The connection properties map directly to the existing Connection struct and the ConnectionResource in the manifest schema:
| Flag |
Property |
Description |
--category |
category |
Connection category. Required. See supported categories below. |
--target |
target |
Target endpoint URL or ARM resource ID. Required. |
--auth-type |
authType |
Authentication type. Defaults vary by category. |
--api-key |
credentials.key |
API key value (for ApiKey auth). Stored in azd env, not azure.yaml. Supports ${ENV_VAR} syntax to read from an existing azd environment variable (e.g., --api-key '${AZURE_OPENAI_KEY}'). |
--keys |
credentials |
Key-value pairs for CustomKeys auth (e.g., --keys x-api-key=val). Values support ${ENV_VAR} syntax. Stored in azd env. |
--metadata |
metadata |
Optional metadata key-value pairs (e.g., --metadata type=custom_MCP). |
--connection-id |
-- |
ARM resource ID of an existing Foundry project connection (e.g., /subscriptions/.../connections/my-conn). When set, the connection is treated as Foundry-managed -- credential values use ${{connections.<name>.credentials.<key>}} syntax and Foundry resolves them server-side. |
--env-var |
environment |
Map a Foundry-managed secret to an agent environment variable (e.g., --env-var GITHUB_MCP_TOKEN=${{connections.github-mcp-conn.credentials.x-api-key}}). Used with --connection-id. |
Supported connection categories (from the extension's CategoryKind enum):
| Category |
Typical use |
RemoteTool |
MCP servers, A2A agents, external tool endpoints |
CustomKeys |
Any service with custom credential fields |
ApiKey |
Simple API key auth |
AzureOpenAI |
Azure OpenAI endpoints |
CognitiveSearch |
Azure AI Search |
CognitiveService |
Azure Cognitive Services |
Serverless |
Serverless model endpoints |
BingLLMSearch |
Bing grounding |
| Others |
AzureBlob, Redis, S3, Snowflake, AzureSqlDb, AzurePostgresDb, ADLSGen2, Elasticsearch, Pinecone, Qdrant, etc. |
Supported auth types (from the extension's AuthType enum):
AAD, ApiKey, CustomKeys, None, OAuth2, PAT, UserEntraToken, AgenticIdentity, ProjectManagedIdentity, ServicePrincipal, UsernamePassword, AccessKey, AccountKey, SAS
Example -- adding an MCP tool connection (interactive):
$ azd ai project add connection github-mcp-conn
? Connection category: RemoteTool
? Target URL: https://api.githubcopilot.com/mcp
? Auth type: CustomKeys
? Credential key name: x-api-key
? Credential value: ********
? Metadata (key=value, blank to skip): type=custom_MCP
[x] Added connection 'github-mcp-conn' to project config.
Updated: azure.yaml
Credential stored in azd environment (not in azure.yaml).
Next steps:
- Reference this connection in a toolbox tool entry.

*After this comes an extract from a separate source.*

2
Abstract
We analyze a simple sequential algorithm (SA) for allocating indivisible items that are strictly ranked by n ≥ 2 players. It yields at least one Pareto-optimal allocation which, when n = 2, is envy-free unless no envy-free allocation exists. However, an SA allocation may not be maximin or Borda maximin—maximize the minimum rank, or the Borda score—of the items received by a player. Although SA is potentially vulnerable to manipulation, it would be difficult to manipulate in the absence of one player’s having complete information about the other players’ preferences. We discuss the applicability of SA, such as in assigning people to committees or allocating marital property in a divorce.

- Run 'azd deploy' to push the updated config to Foundry.
Example -- adding an Azure OpenAI connection:
$ azd ai project add connection my-aoai \
--category AzureOpenAI \
--target https://my-instance.openai.azure.com \
--auth-type ApiKey \
--api-key '${AZURE_OPENAI_KEY}'
[x] Added connection 'my-aoai' to project config.
Updated: azure.yaml
Credential stored in azd environment (not in azure.yaml).

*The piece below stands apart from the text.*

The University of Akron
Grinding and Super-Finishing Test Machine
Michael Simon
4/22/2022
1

Example -- non-interactive mode (coding agent friendly):
$ azd ai project add connection tavily-mcp \
--category RemoteTool \
--target https://mcp.tavily.com/mcp \
--auth-type CustomKeys \
--keys x-api-key=${TAVILY_API_KEY} \
--metadata type=custom_MCP \
--no-prompt --output json
{
"status": "added",
"type": "connection",
"connection": {
"name": "tavily-mcp",
"category": "RemoteTool",
"target": "https://mcp.tavily.com/mcp",
"authType": "CustomKeys"
},
"files_modified": ["azure.yaml"],
"next_steps": [
"Reference this connection in a toolbox tool entry.",
"Run 'azd deploy' to push the updated config to Foundry."
]
}
Example -- MCP tool connection with Foundry-managed secrets (no secret on disk):
This scenario avoids storing any secret on disk. The developer creates the connection directly in Foundry using the az CLI, then adds it to the azd project config using azd ai project add connection.
Step 1: Create the connection in Foundry (secret goes straight to Foundry, never stored locally):
$ az cognitiveservices account project connection create \
--name github-mcp-conn \
--resource-group my-rg \
--account-name my-foundry-account \
--project-name my-project \
--connection-category RemoteTool \
--target https://api.githubcopilot.com/mcp \
--auth-type CustomKeys \
--credentials key1=x-api-key val1=ghp_xxxxxxxxxxxx
See az cognitiveservices account project connection create for full parameter reference.
Note: The connection create command in az may need changes to fully support this scenario -- in particular, the --credentials format for CustomKeys auth and the RemoteTool category may not be supported yet.
Step 2: Add the connection to the azd project config. The command detects connections that already exist in the Foundry project and lets the developer select one interactively:
$ azd ai project add connection github-mcp-conn
? Connection category: RemoteTool
? Select an existing Foundry connection or create new:
> github-mcp-conn (existing - RemoteTool)
Create new connection
? Environment variable name for the secret: GITHUB_MCP_TOKEN
? Secret value: Use Foundry reference (${{connections.github-mcp-conn.credentials.x-api-key}})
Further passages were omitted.